Date of Graduation


Document Type


Degree Type



Eberly College of Arts and Sciences



Committee Chair

Katherine Aaslestad

Committee Co-Chair

Robert Blobaum

Committee Member

Joseph Hodge

Committee Member

Joshua Arthurs

Committee Member

Cynthia Gorman


This transnational case study investigates the establishment and development of training programs by two British faith-based voluntary relief organizations, the Friends Ambulance Unit (FAU) and the Friends Relief Service (FRS), during the Second World War and explores the implementation of learned skills by members of those organizations working during the immediate postwar period in the British Occupation Zone in Germany. It contributes new perspectives to scholarship on humanitarianism as it highlights both the continuities and ruptures in the approaches to and practices of humanitarian aid. It identifies the Quaker traditions that shaped the work of the FAU and FRS—particularly the core principles of promoting self-help, impartiality, democratic structures, and internationalism—as they delivered relief and fostered the rebuilding of communities in war-torn northern Germany. It demonstrates how small voluntary organizations integrated their values into the new relief structures of planning-mindedness, professionalization and international collaboration that also characterized the larger relief organizations.

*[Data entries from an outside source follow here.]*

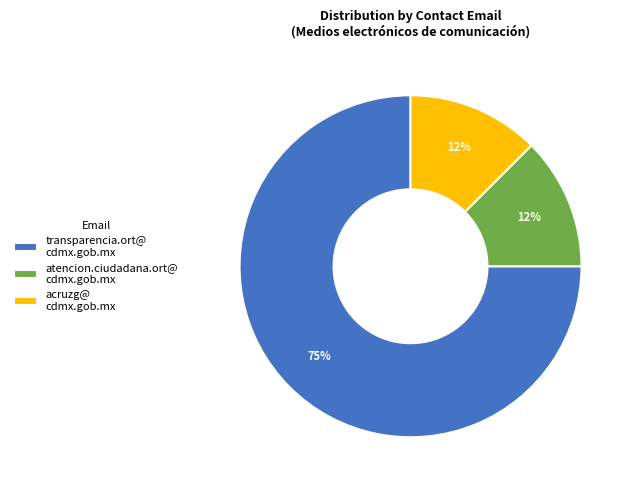

Which slice represents more than half of the pie?

transparencia.ort@ cdmx.gob.mx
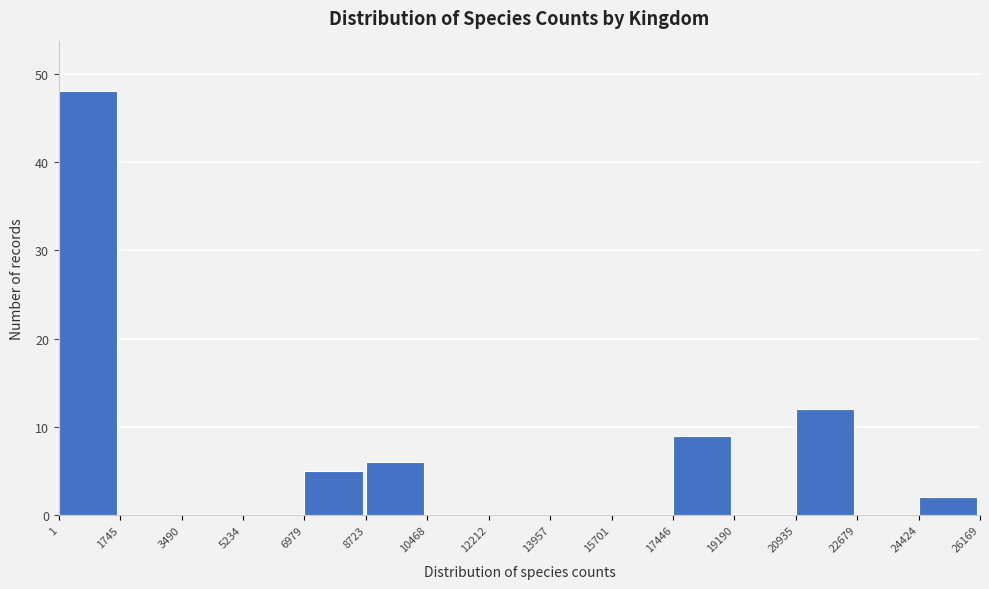

Reading left to right, list every bar in this chart as the range it spans on the x-axis followed by its height. The values are not printed on the chart, so give them approximately, as read against the axis.

1 to 1745: 48
1745 to 3490: 0
3490 to 5234: 0
5234 to 6979: 0
6979 to 8723: 5
8723 to 10468: 6
10468 to 12212: 0
12212 to 13957: 0
13957 to 15701: 0
15701 to 17446: 0
17446 to 19190: 9
19190 to 20935: 0
20935 to 22679: 12
22679 to 24424: 0
24424 to 26169: 2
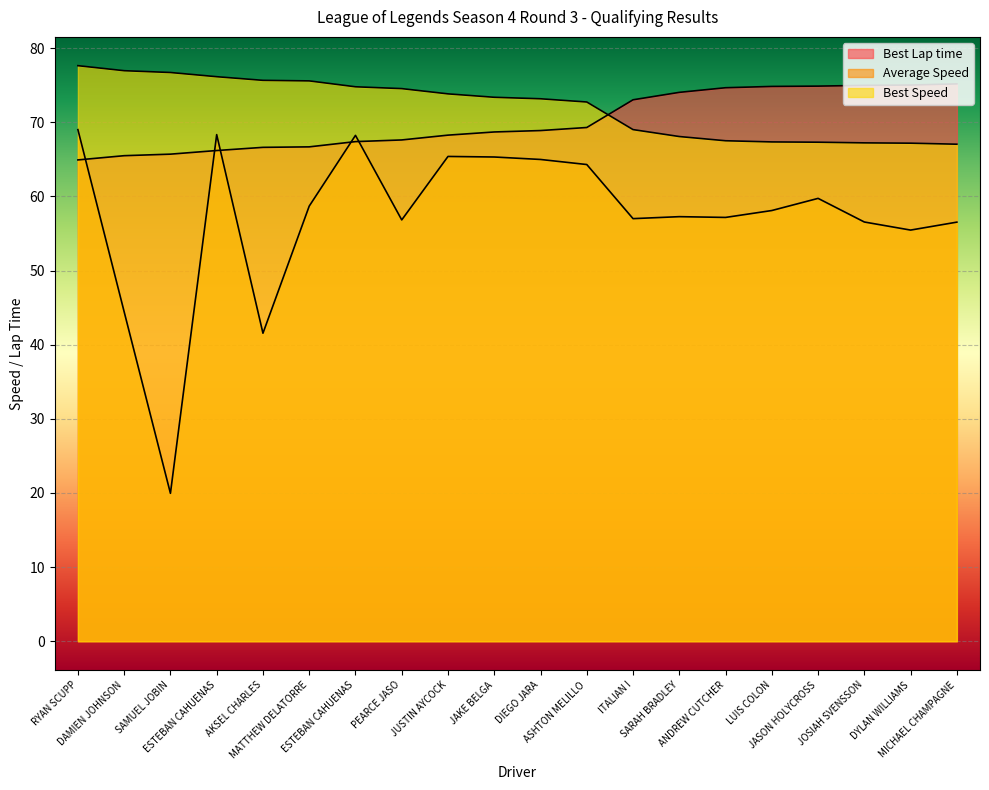

What is the label of the 11th point from the left?

DIEGO JARA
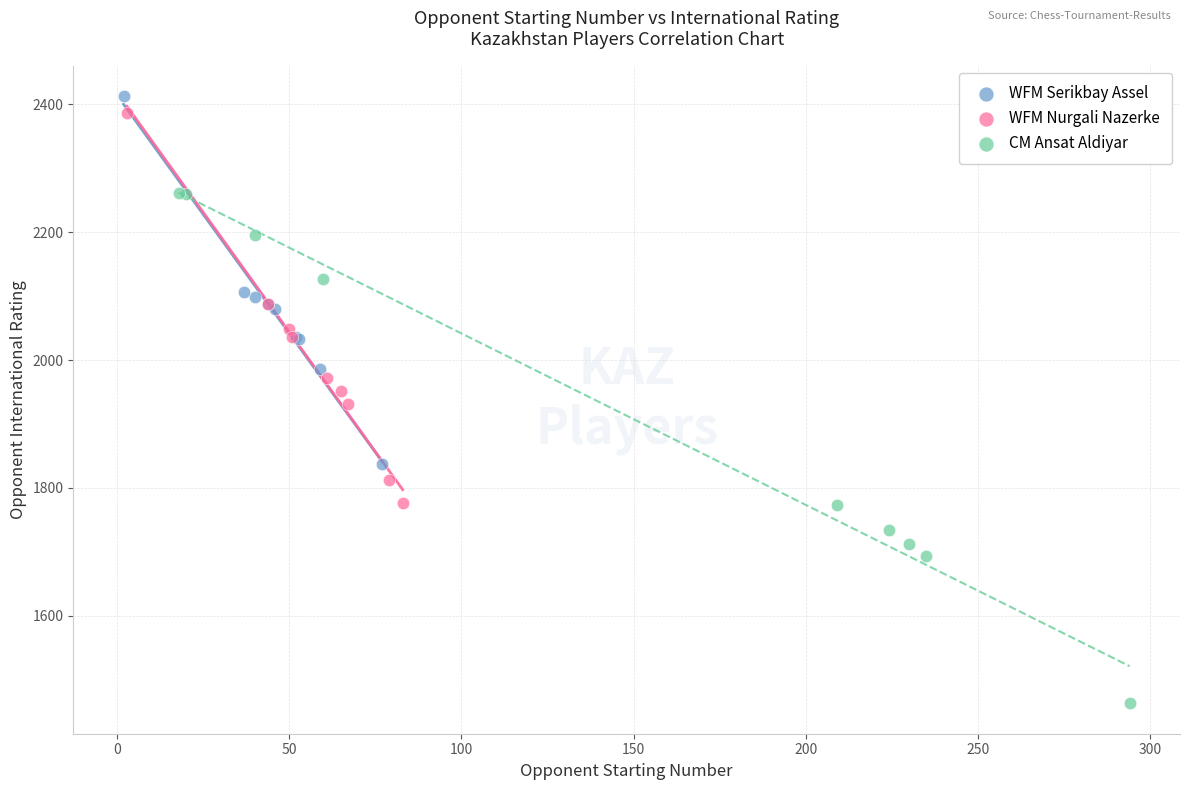

Which series has the largest Y range (max minus min)?

CM Ansat Aldiyar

Although the FAU and FRS shared in their convictions of pacifism, goodwill, and humanitarian service, the two organizations conceptualized their role in relief differently and reflected those differences in their respective training programs and to a substantial extent in their postwar service. The FAU focused on the “first stage” of emergency relief that focused on working alongside military bodies to provide medical and material aid to both civilians and the military. In contrast, the FRS focused on the “second and third stages” that centered on providing impartial relief and rehabilitation to civilian populations that did not require assistance or direction from the military. To provide aid in the “second and third stages,” the FRS trained volunteers for postwar emergency relief and rehabilitation as well as how to foster reconciliation among all populations impacted by the war. Training programs for both the FAU and FRS believed that by integrating past experiences as well as contemporary developments to the approach and practice of humanitarian aid, their relief teams would provide efficient and effective relief in the postwar period. By retaining their core principles and traditional approaches to relief work as well as adopting new professional methods to dispense aid, the relief teams sent to the British Occupation Zone in 1945 exhibited an impressive and unique flexibility as they worked with and alongside displaced populations, camp victims, refugees, and Germans in a landscape engulfed with destruction and displacement.